## Challenge
Put every line of the following data into a Markdown table with two columns, Row and Line, numbering each row and leaving out any blank lines.

## Records to process
>> BEGIN
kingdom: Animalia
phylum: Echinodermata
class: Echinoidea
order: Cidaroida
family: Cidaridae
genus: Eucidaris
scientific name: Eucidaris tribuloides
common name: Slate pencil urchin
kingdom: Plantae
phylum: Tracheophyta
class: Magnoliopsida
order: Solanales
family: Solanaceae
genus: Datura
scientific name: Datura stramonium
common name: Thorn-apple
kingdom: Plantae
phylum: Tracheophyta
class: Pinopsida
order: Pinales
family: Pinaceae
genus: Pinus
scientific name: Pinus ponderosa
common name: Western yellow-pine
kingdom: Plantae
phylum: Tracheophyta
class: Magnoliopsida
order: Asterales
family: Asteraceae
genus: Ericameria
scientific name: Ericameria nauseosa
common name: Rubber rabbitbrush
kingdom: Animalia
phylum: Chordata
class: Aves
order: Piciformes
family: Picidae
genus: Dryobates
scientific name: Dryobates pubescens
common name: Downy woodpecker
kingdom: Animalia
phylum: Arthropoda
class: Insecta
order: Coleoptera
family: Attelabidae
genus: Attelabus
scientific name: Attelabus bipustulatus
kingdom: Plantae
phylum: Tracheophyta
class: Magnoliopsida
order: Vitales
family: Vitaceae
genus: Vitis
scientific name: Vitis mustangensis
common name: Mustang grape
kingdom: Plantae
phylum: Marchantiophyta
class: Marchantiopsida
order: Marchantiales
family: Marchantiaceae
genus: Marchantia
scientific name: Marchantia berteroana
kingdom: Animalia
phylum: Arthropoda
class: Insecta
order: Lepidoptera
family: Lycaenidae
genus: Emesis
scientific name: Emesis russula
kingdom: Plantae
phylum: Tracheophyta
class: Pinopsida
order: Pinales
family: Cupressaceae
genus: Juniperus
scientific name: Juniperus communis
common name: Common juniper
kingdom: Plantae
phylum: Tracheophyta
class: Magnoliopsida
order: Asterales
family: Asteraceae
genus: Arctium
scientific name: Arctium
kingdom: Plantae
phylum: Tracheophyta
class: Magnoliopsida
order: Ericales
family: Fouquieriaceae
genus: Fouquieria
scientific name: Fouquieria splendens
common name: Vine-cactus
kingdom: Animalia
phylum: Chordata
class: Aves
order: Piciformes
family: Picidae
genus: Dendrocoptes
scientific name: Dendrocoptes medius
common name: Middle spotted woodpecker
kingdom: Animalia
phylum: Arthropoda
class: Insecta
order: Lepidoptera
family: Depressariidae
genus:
>> END
## Answer to this task
| Row | Line |
|---|---|
| 1 | kingdom: Animalia |
| 2 | phylum: Echinodermata |
| 3 | class: Echinoidea |
| 4 | order: Cidaroida |
| 5 | family: Cidaridae |
| 6 | genus: Eucidaris |
| 7 | scientific name: Eucidaris tribuloides |
| 8 | common name: Slate pencil urchin |
| 9 | kingdom: Plantae |
| 10 | phylum: Tracheophyta |
| 11 | class: Magnoliopsida |
| 12 | order: Solanales |
| 13 | family: Solanaceae |
| 14 | genus: Datura |
| 15 | scientific name: Datura stramonium |
| 16 | common name: Thorn-apple |
| 17 | kingdom: Plantae |
| 18 | phylum: Tracheophyta |
| 19 | class: Pinopsida |
| 20 | order: Pinales |
| 21 | family: Pinaceae |
| 22 | genus: Pinus |
| 23 | scientific name: Pinus ponderosa |
| 24 | common name: Western yellow-pine |
| 25 | kingdom: Plantae |
| 26 | phylum: Tracheophyta |
| 27 | class: Magnoliopsida |
| 28 | order: Asterales |
| 29 | family: Asteraceae |
| 30 | genus: Ericameria |
| 31 | scientific name: Ericameria nauseosa |
| 32 | common name: Rubber rabbitbrush |
| 33 | kingdom: Animalia |
| 34 | phylum: Chordata |
| 35 | class: Aves |
| 36 | order: Piciformes |
| 37 | family: Picidae |
| 38 | genus: Dryobates |
| 39 | scientific name: Dryobates pubescens |
| 40 | common name: Downy woodpecker |
| 41 | kingdom: Animalia |
| 42 | phylum: Arthropoda |
| 43 | class: Insecta |
| 44 | order: Coleoptera |
| 45 | family: Attelabidae |
| 46 | genus: Attelabus |
| 47 | scientific name: Attelabus bipustulatus |
| 48 | kingdom: Plantae |
| 49 | phylum: Tracheophyta |
| 50 | class: Magnoliopsida |
| 51 | order: Vitales |
| 52 | family: Vitaceae |
| 53 | genus: Vitis |
| 54 | scientific name: Vitis mustangensis |
| 55 | common name: Mustang grape |
| 56 | kingdom: Plantae |
| 57 | phylum: Marchantiophyta |
| 58 | class: Marchantiopsida |
| 59 | order: Marchantiales |
| 60 | family: Marchantiaceae |
| 61 | genus: Marchantia |
| 62 | scientific name: Marchantia berteroana |
| 63 | kingdom: Animalia |
| 64 | phylum: Arthropoda |
| 65 | class: Insecta |
| 66 | order: Lepidoptera |
| 67 | family: Lycaenidae |
| 68 | genus: Emesis |
| 69 | scientific name: Emesis russula |
| 70 | kingdom: Plantae |
| 71 | phylum: Tracheophyta |
| 72 | class: Pinopsida |
| 73 | order: Pinales |
| 74 | family: Cupressaceae |
| 75 | genus: Juniperus |
| 76 | scientific name: Juniperus communis |
| 77 | common name: Common juniper |
| 78 | kingdom: Plantae |
| 79 | phylum: Tracheophyta |
| 80 | class: Magnoliopsida |
| 81 | order: Asterales |
| 82 | family: Asteraceae |
| 83 | genus: Arctium |
| 84 | scientific name: Arctium |
| 85 | kingdom: Plantae |
| 86 | phylum: Tracheophyta |
| 87 | class: Magnoliopsida |
| 88 | order: Ericales |
| 89 | family: Fouquieriaceae |
| 90 | genus: Fouquieria |
| 91 | scientific name: Fouquieria splendens |
| 92 | common name: Vine-cactus |
| 93 | kingdom: Animalia |
| 94 | phylum: Chordata |
| 95 | class: Aves |
| 96 | order: Piciformes |
| 97 | family: Picidae |
| 98 | genus: Dendrocoptes |
| 99 | scientific name: Dendrocoptes medius |
| 100 | common name: Middle spotted woodpecker |
| 101 | kingdom: Animalia |
| 102 | phylum: Arthropoda |
| 103 | class: Insecta |
| 104 | order: Lepidoptera |
| 105 | family: Depressariidae |
| 106 | genus: |